Mir ging es aber eher um die Person Walser, und ein trotz seines Scharfsinns mögliches Irren. Wie Gregor Keuschnig schon schrieb, kann dies sicherlich in der Phase nach einer Diktatur überall passieren. Man muss die Vielfalt aushalten können und von Pluralität zu Nachrichtenstroh ist es manchmal nicht weit.

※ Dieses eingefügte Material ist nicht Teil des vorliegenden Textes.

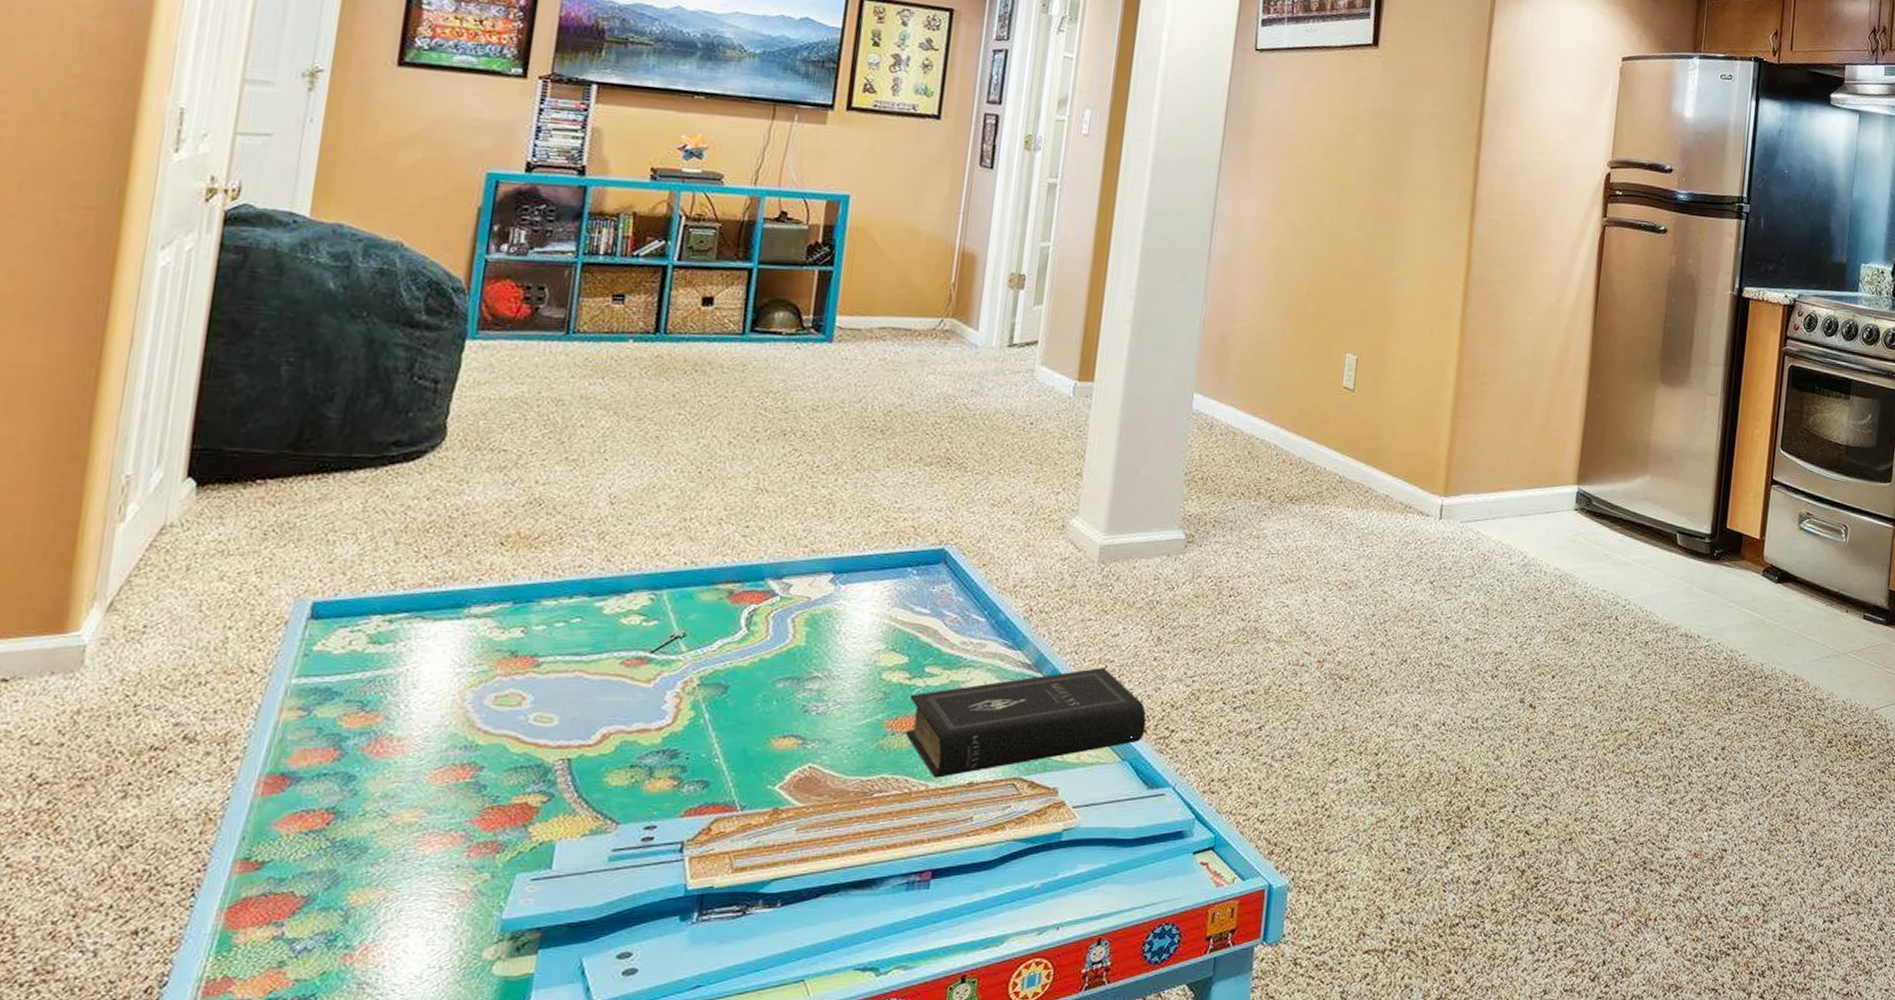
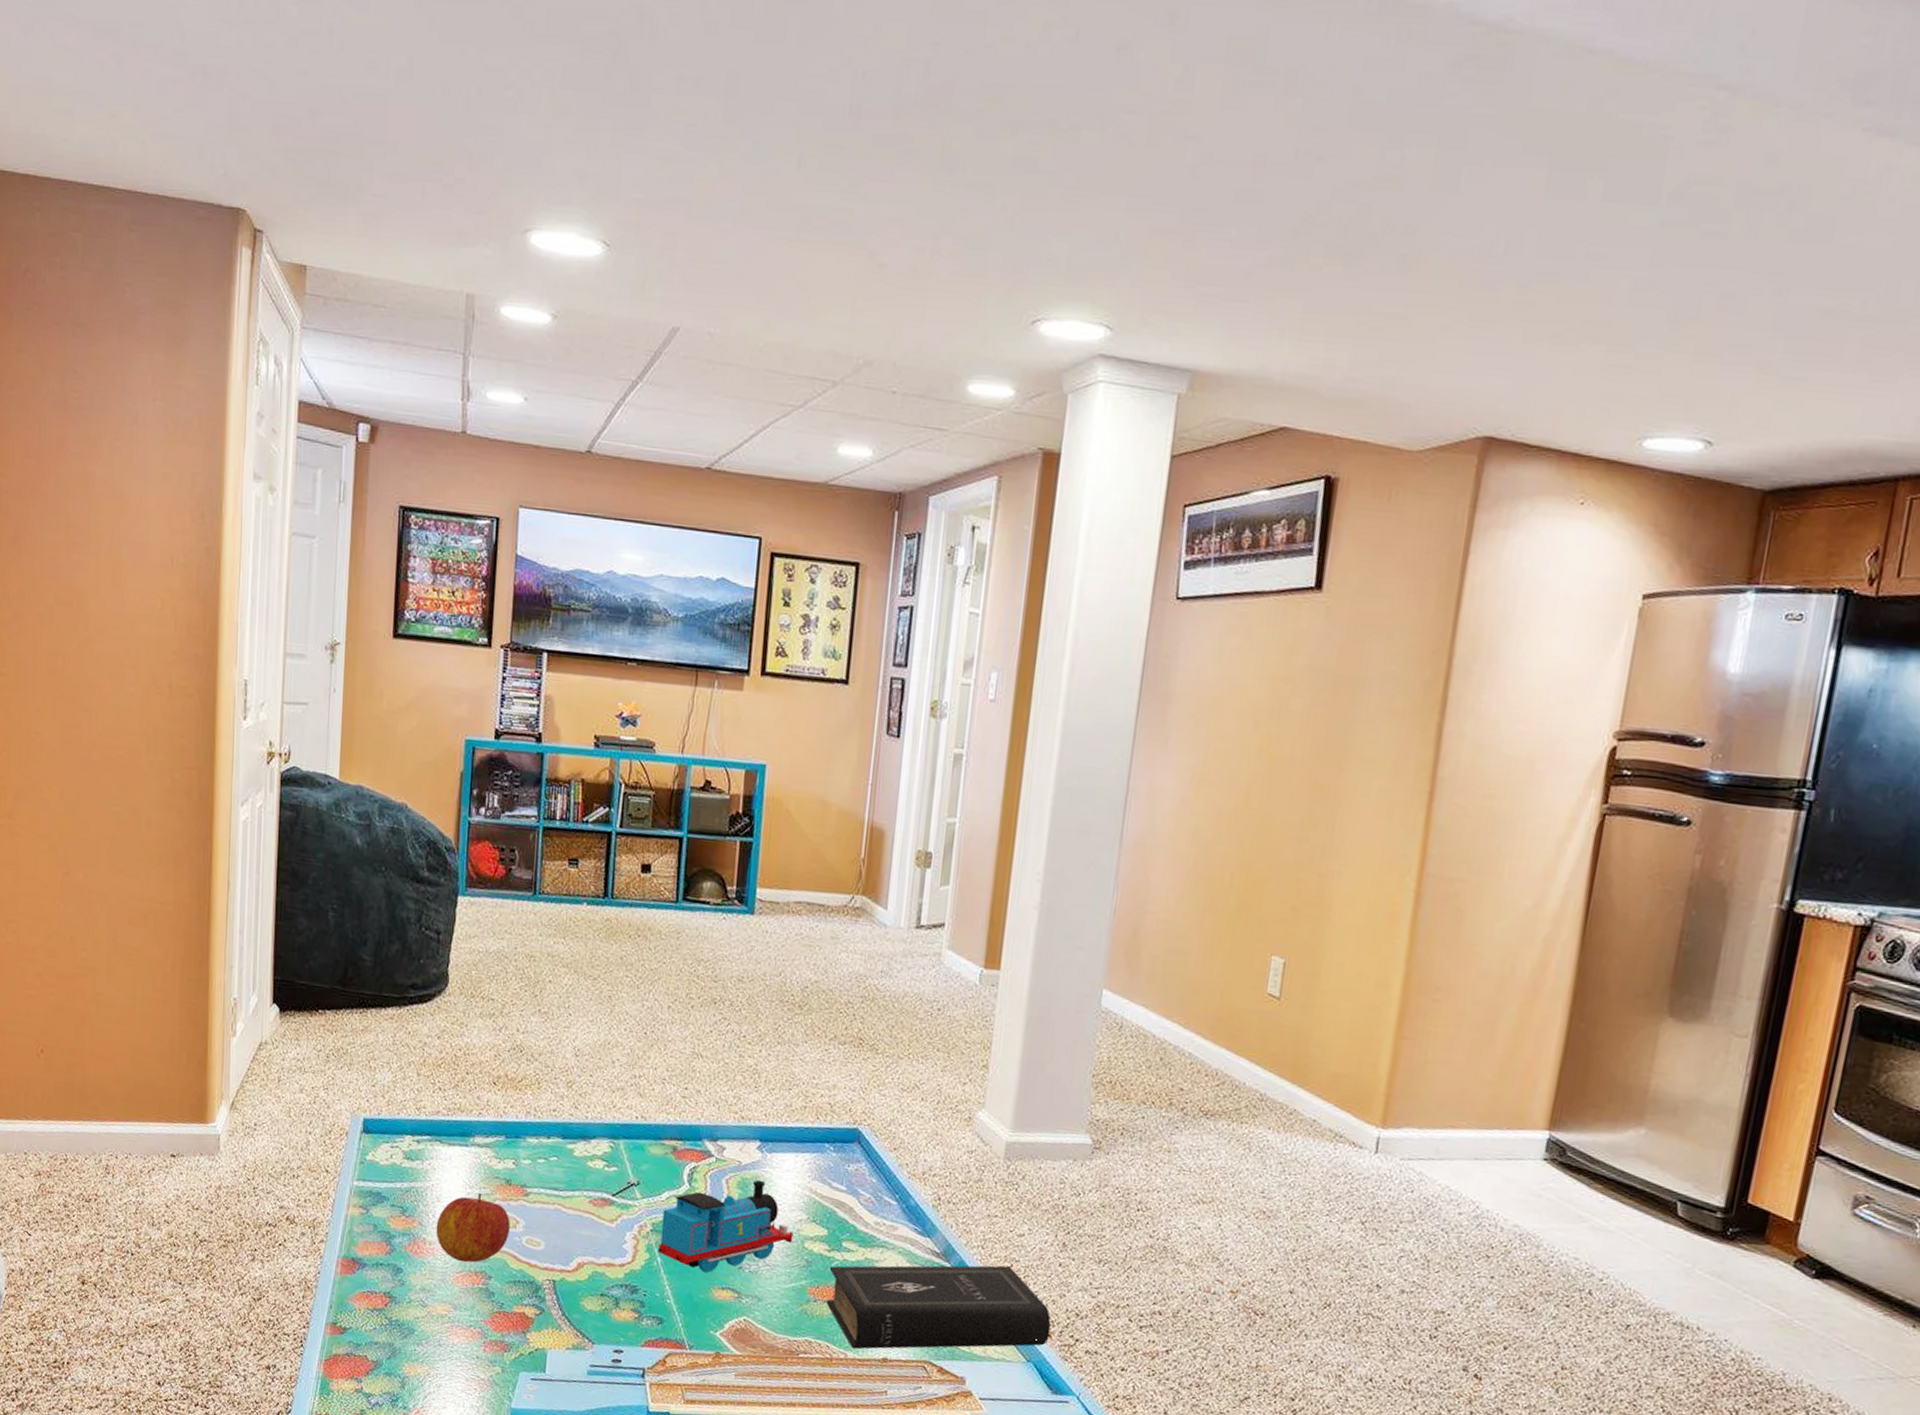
apple: none [408,670,514,755] -> present [436,1192,510,1263]
toy train: none [706,614,869,722] -> present [658,1179,793,1273]

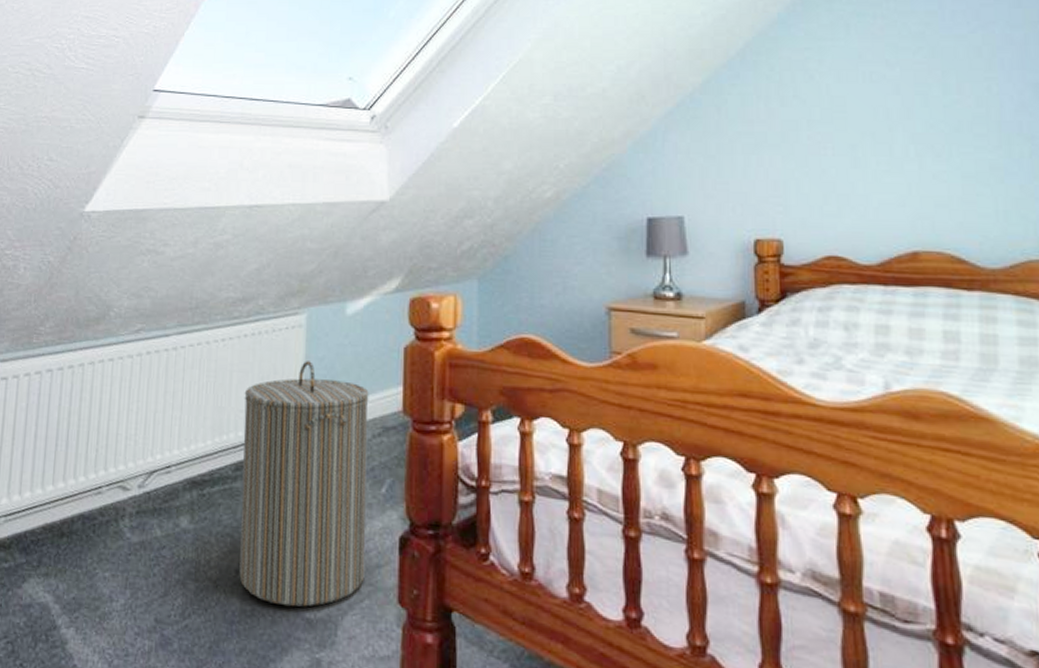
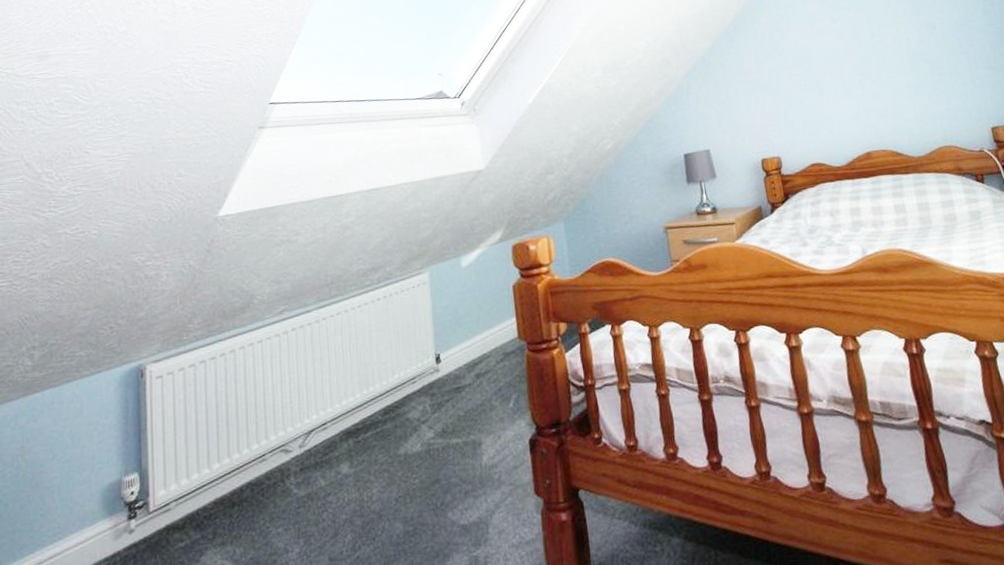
laundry hamper: present [239,361,369,607] -> none [383,311,505,520]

Bei mehr als Pro und Contra wird es nach meinen Beobachtungen vielen Menschen schon zu schwierig. An anderer Stelle hatte ich schon mal geschrieben, dass man als Deutschlandfunkhörer abends die aktuellen Themen von Vertretern aller Parteien, aller Lobbygruppen und (Pseudo-) Experten zelebriert bekommen hat. Das überfordert häufig und kann schnell zu ablehnenden Schutzhaltungen führen.
Ich vermute einmal, dass Walser hier eine Stimme formte und formulierte, die vielleicht bewusst überzeichnet oder »nur« eine Realität als Ausgangspunkt benutzt (Rhetorik).